GOAL OF THE EXERCISE
Copy, from the data below, every line that has "elbow" in it.

PROVIDED RECORDS
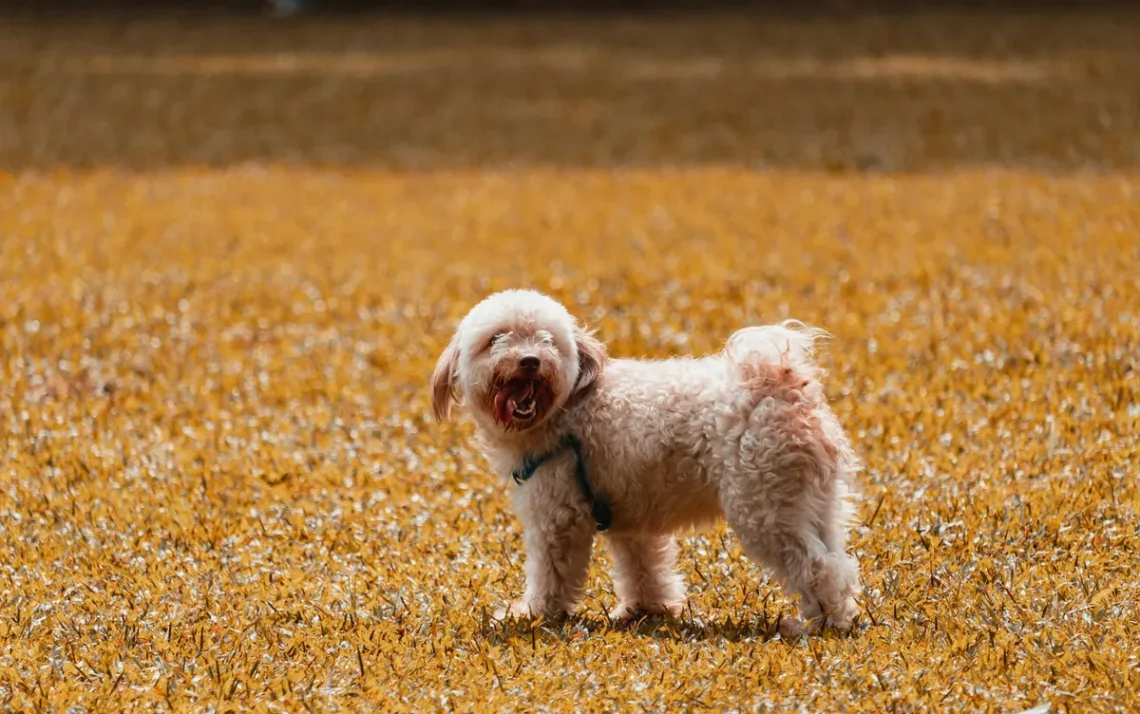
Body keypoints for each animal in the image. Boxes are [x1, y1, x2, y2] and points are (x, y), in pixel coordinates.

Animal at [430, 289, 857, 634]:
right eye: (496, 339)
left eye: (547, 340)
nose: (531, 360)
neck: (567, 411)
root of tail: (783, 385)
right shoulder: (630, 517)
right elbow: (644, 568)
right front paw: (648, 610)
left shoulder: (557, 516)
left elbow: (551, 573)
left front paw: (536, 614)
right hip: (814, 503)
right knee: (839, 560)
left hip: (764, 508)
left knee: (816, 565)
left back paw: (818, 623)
==
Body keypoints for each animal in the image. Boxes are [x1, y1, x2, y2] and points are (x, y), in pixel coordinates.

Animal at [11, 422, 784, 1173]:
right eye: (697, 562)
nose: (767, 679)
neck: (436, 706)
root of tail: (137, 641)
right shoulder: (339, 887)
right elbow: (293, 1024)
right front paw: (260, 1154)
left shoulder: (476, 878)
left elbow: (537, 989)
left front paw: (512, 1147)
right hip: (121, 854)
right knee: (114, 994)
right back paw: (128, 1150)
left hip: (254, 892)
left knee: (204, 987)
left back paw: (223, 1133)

TASK ANSWER
right elbow: (644, 568)
left elbow: (551, 573)
right elbow: (293, 1024)
left elbow: (537, 989)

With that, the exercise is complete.